Exercise set
(A) Please reproduce the spam passage word for word, from "See http://www.abuse.net/ for" up to and including "ineffectual [ 2 ].".
(B) Answer these questions from the spam passage:
(i) Who published the informal journal Popular Cryptography?
(ii) What price did the June 1997 solicitation charge for downloading 30 million e-mail addresses?
(iii) How many lines are the e-mail advertisements often said to run?

Passage
****************************************
Why is There an Issue? What is Spam?

Loud and ill-formatted e-mail advertisements (often hundreds of lines in length) make multiple appearances, every week, in hundreds of thousands of mailboxes. Their content varies from merely inane to borderline illegal; more often than not, they sport fraudulent return addresses, forged e-mail headers and empty promises of such incidents not being repeated. Joel McNamara, publisher of the informal journal Popular Cryptography, found the following spam keywords to be statistically significant:

friend, huge savings, act now, mlm, free!, works!, here's how, remove@, for more information, "remove" in the subject, order now, now revealed, chain letter, 100% guaranteed, money back, to order, Jesus Christ, send to, for detailed information, free copy, special offer, cost?, To be removed, absolutely free, 1-800, no risk, entrepreneur, added bonus, extra income, don't delay, send check, money-order, dear sir, under 18, 1-900, Visa

See http://www.abuse.net/ for an account of what a tiny ISP is receiving - hourly. Spam is remarkable for its total mass as well as its repetitiousness: during the month of June, 1997, a solicitation to download 30 million e-mail addresses for $149 was sent out to thousands of Internet users at least ten times. There appears to be a tie for the most common thread to these messages: promoting promotion on the Internet, and "make money fast" (followed by abundant messages on sex and weight loss programs). Why has this sort of advertising became prevalent? In a medium where surveys have indicated that that the level of income and education are higher than the median? It is a question worth addressing (see postscript).

There are some who argue that the self-regulation of commercial e-mail marketers is ineffectual [ 2 ].
****************************************
Entries

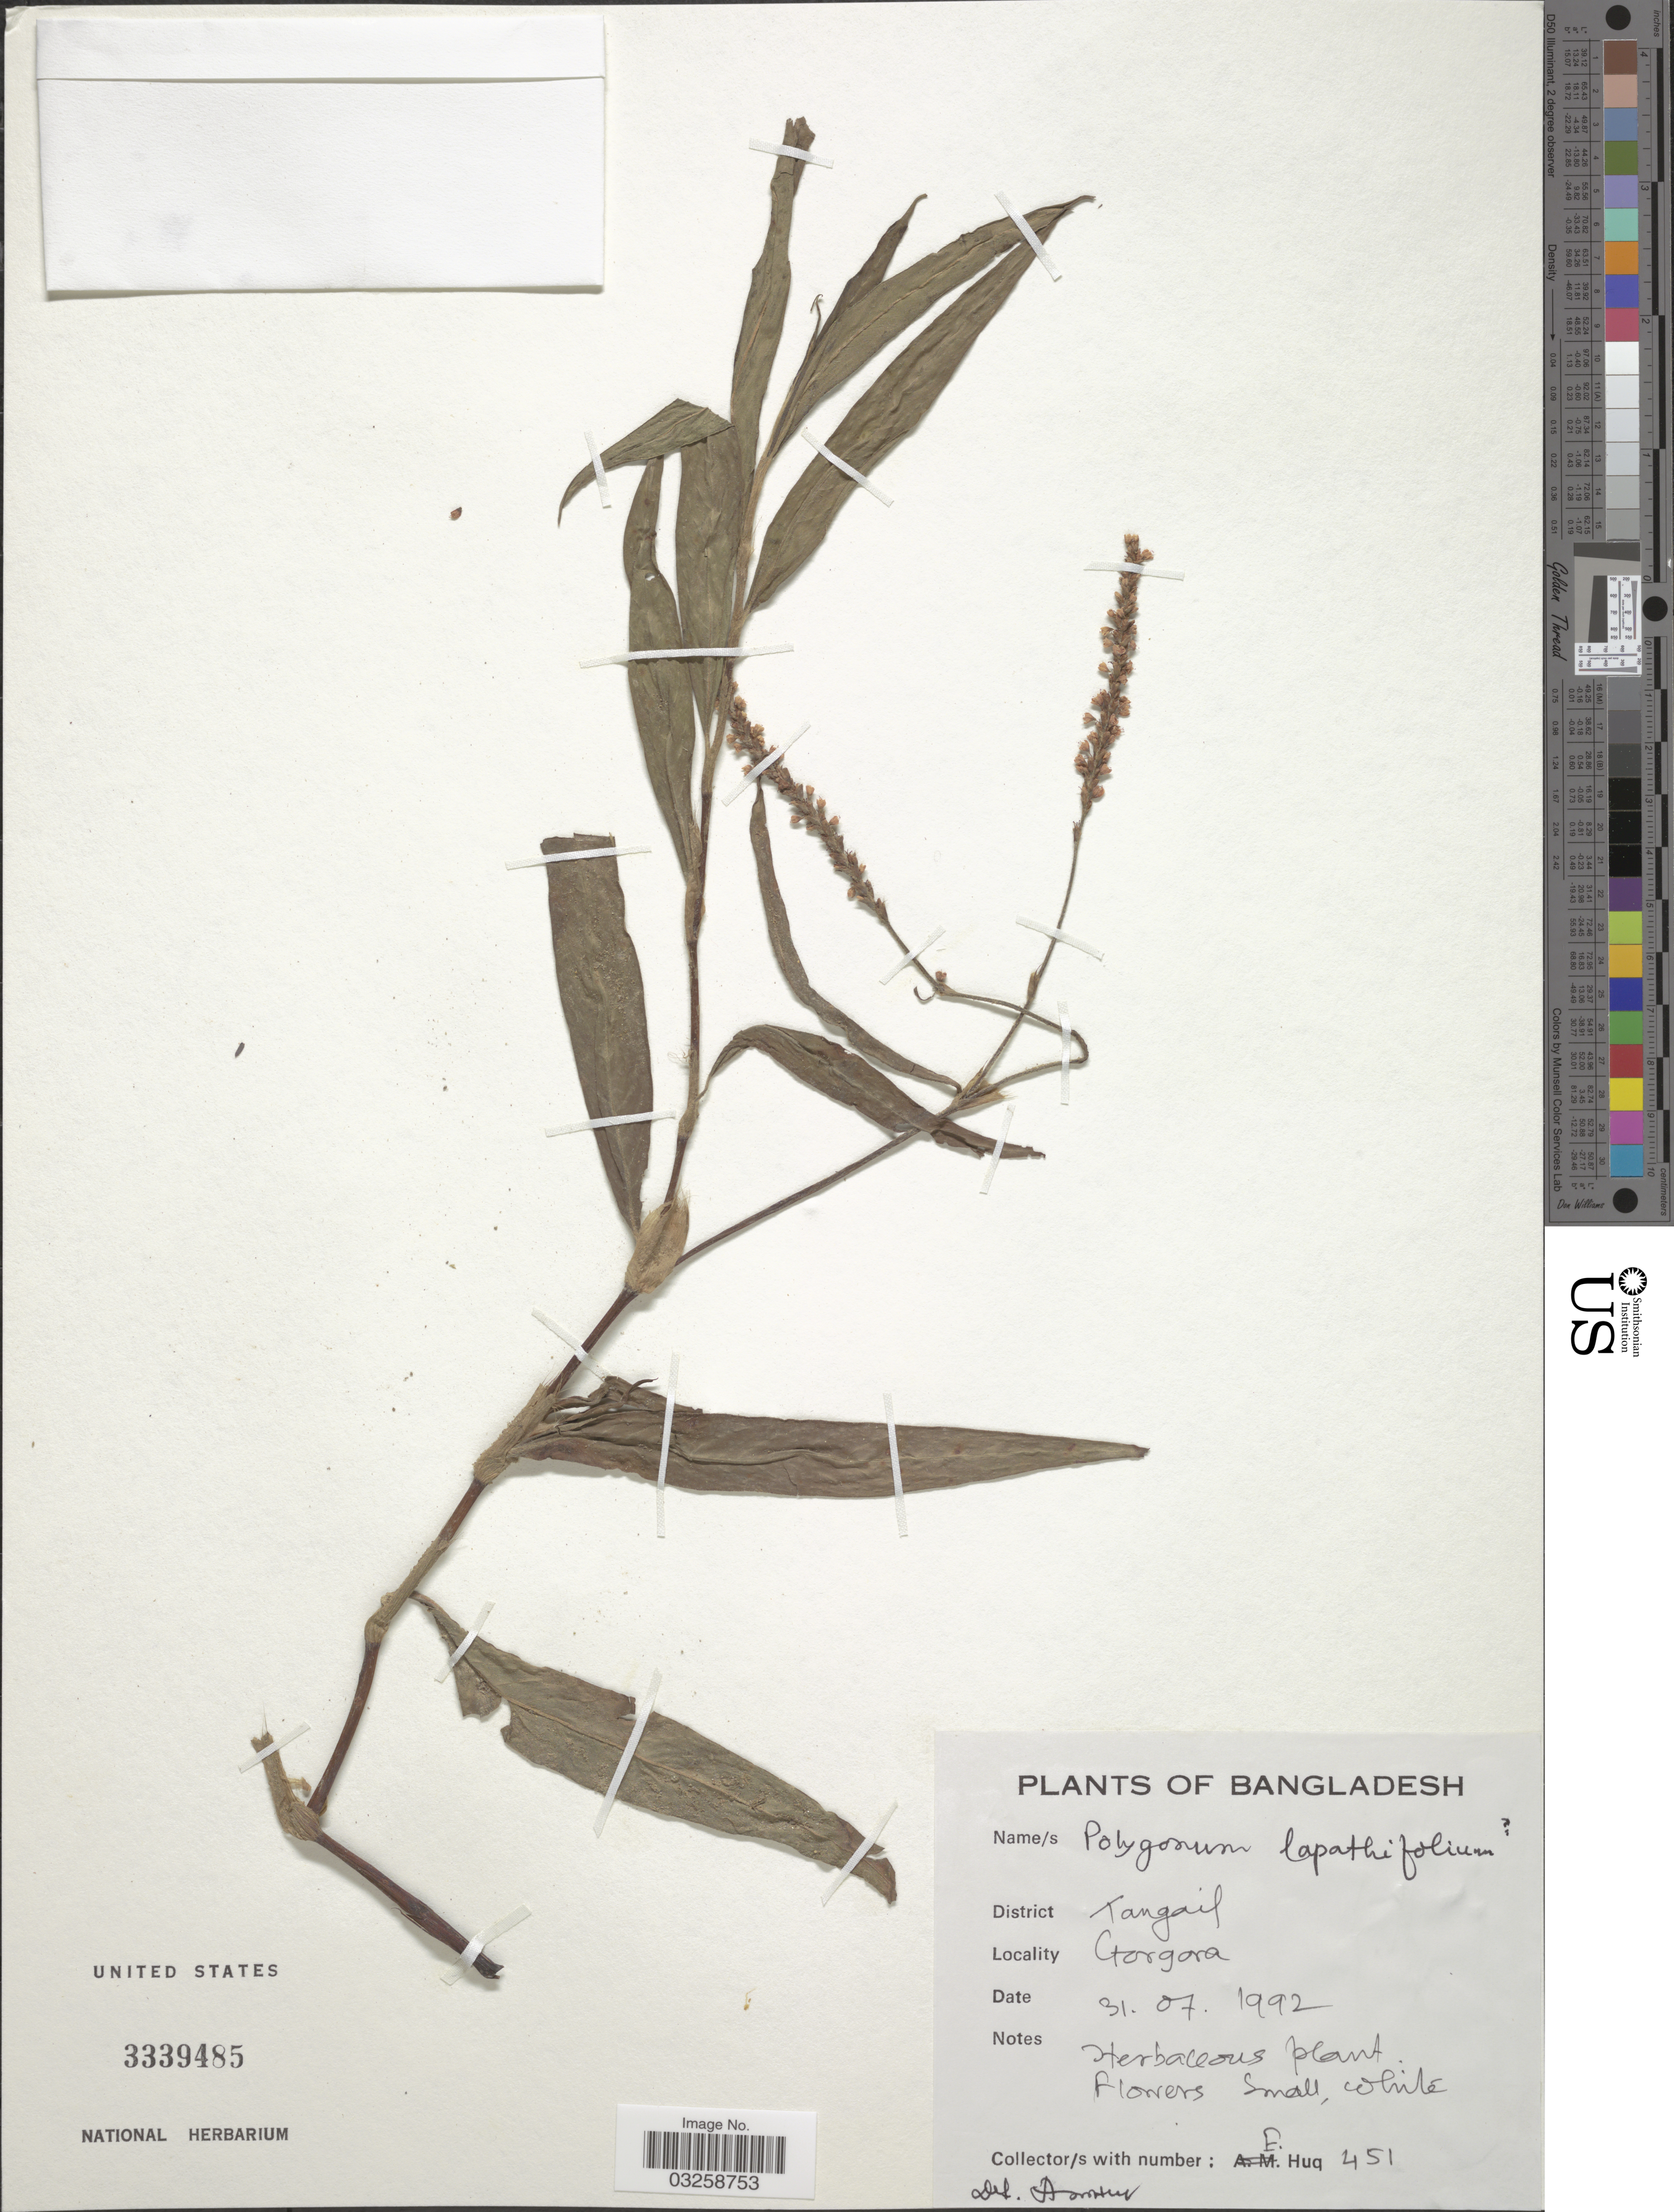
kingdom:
****************************************
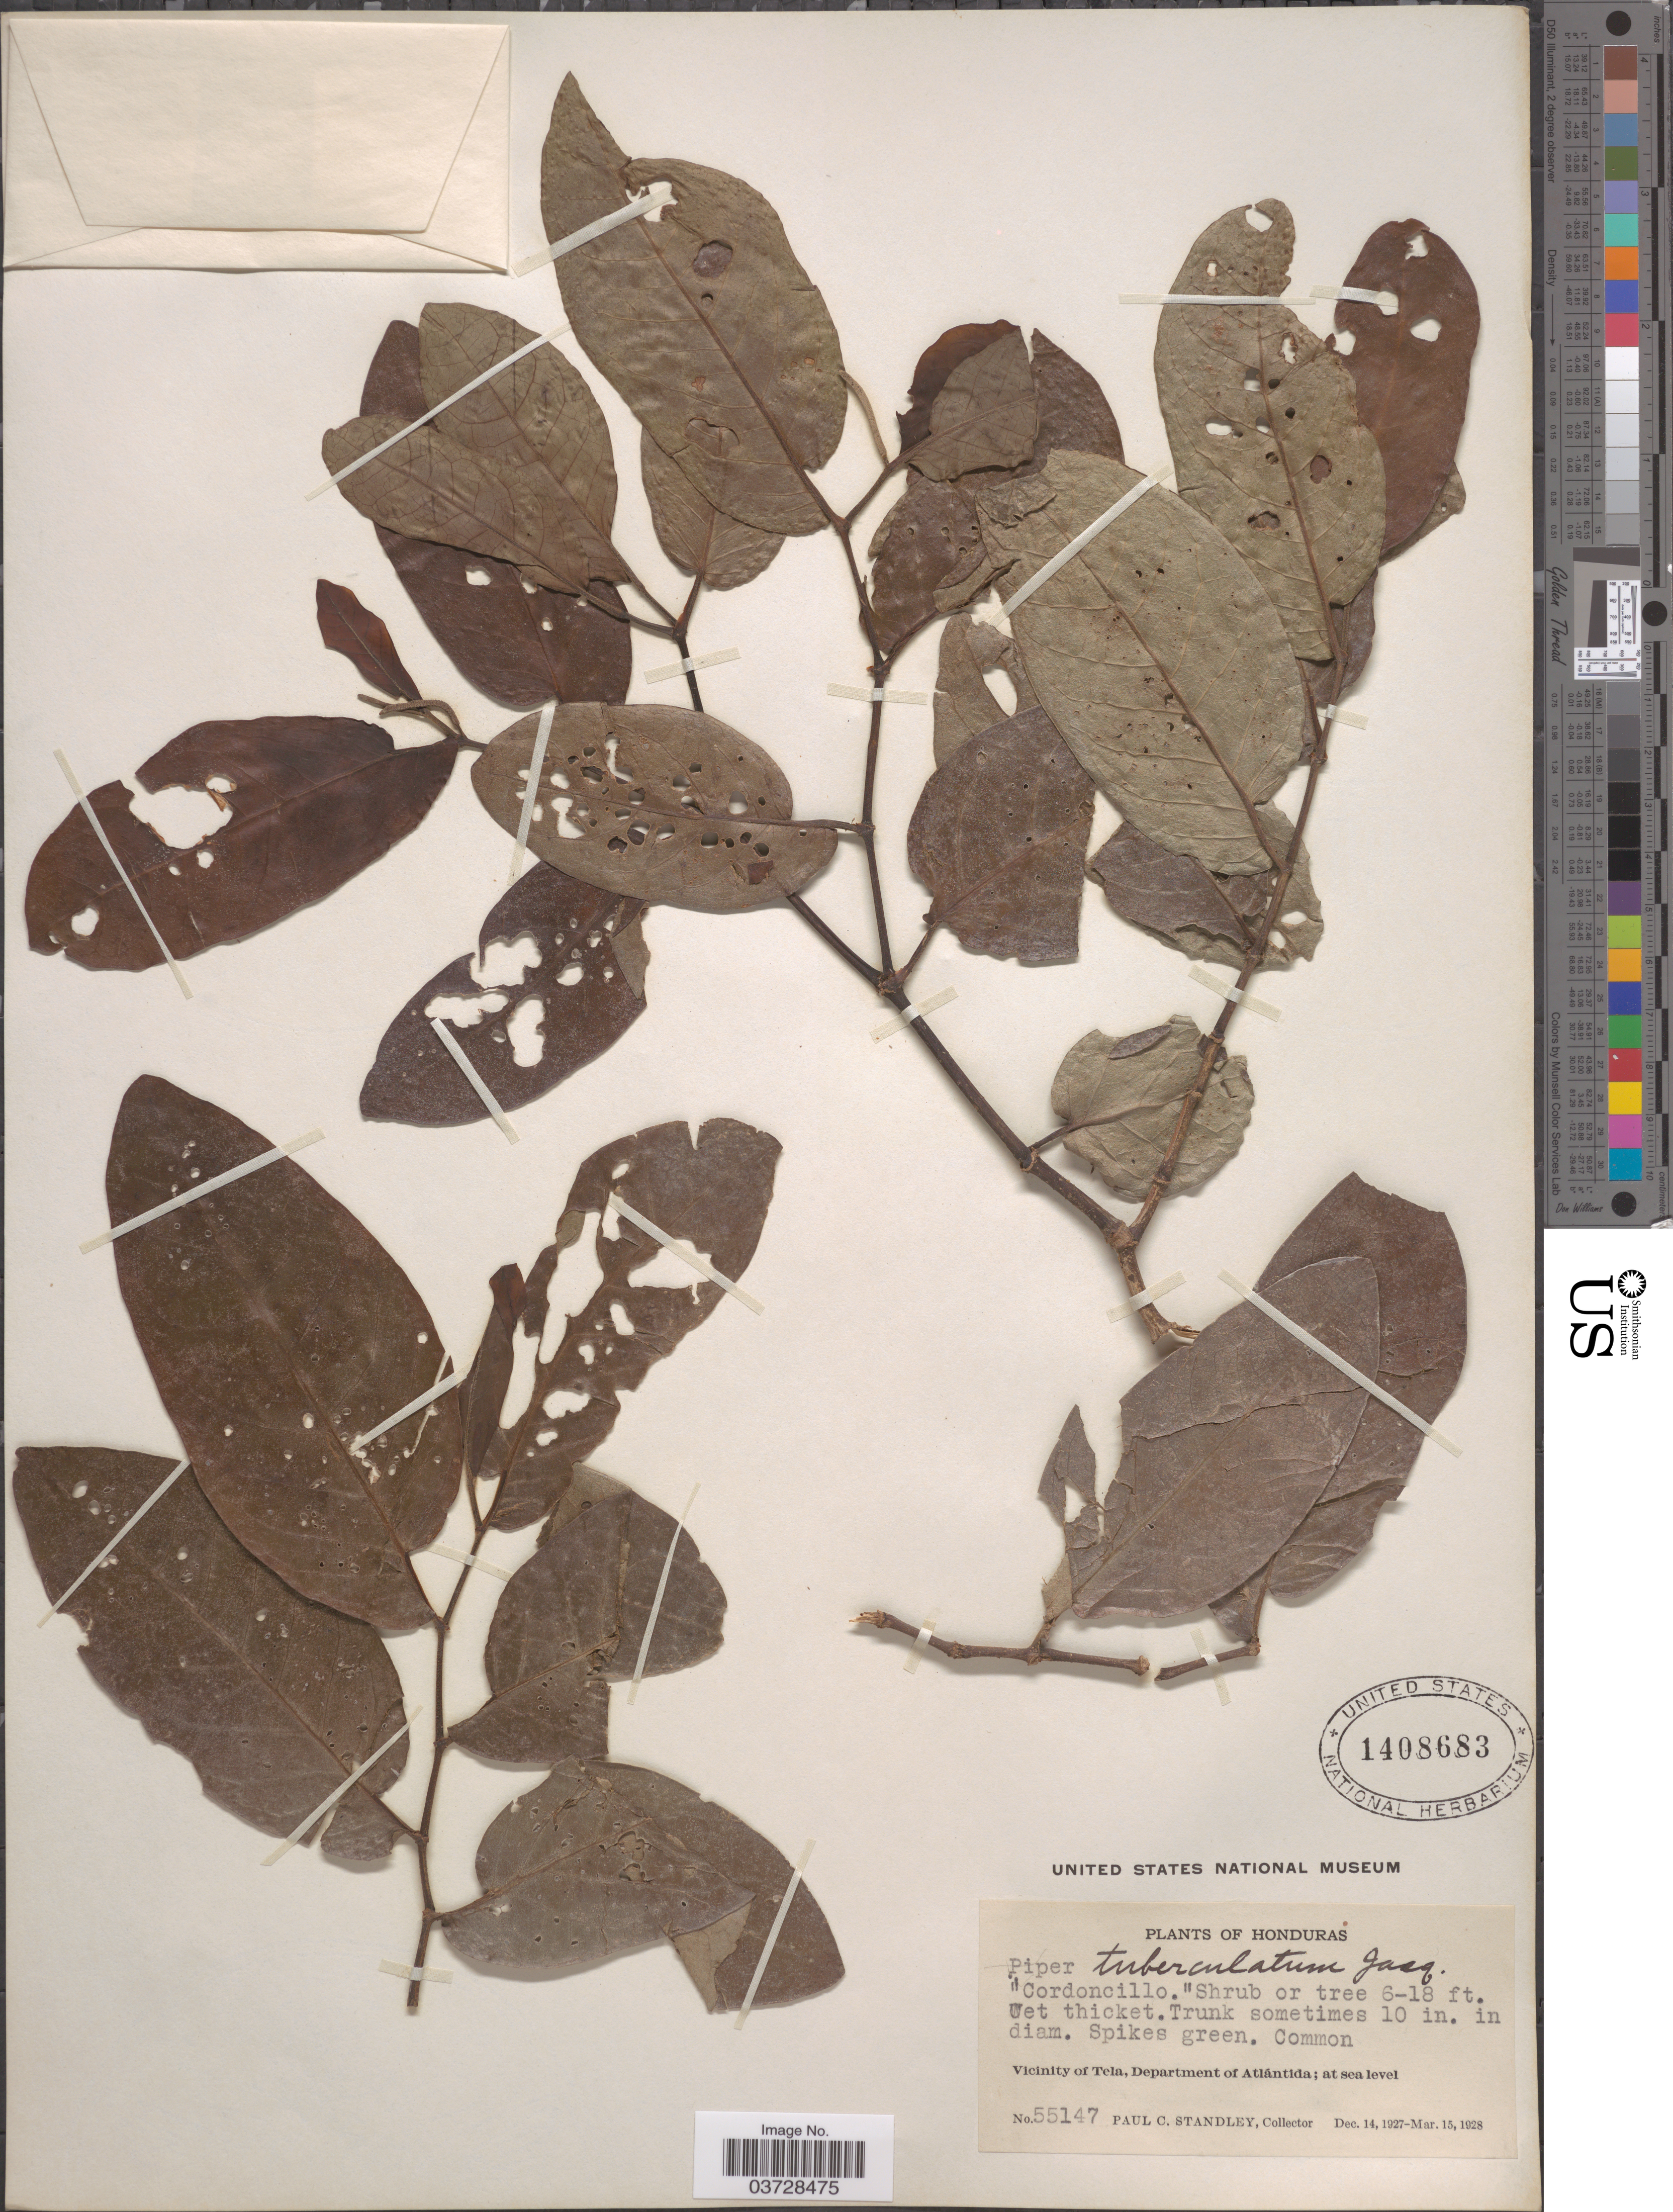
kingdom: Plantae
****************************************
Expected answers
(A)
See http://www.abuse.net/ for an account of what a tiny ISP is receiving - hourly. Spam is remarkable for its total mass as well as its repetitiousness: during the month of June, 1997, a solicitation to download 30 million e-mail addresses for $149 was sent out to thousands of Internet users at least ten times. There appears to be a tie for the most common thread to these messages: promoting promotion on the Internet, and "make money fast" (followed by abundant messages on sex and weight loss programs). Why has this sort of advertising became prevalent? In a medium where surveys have indicated that that the level of income and education are higher than the median? It is a question worth addressing (see postscript).

There are some who argue that the self-regulation of commercial e-mail marketers is ineffectual [ 2 ].

(B)
(i) Joel McNamara
(ii) $149
(iii) Hundreds of lines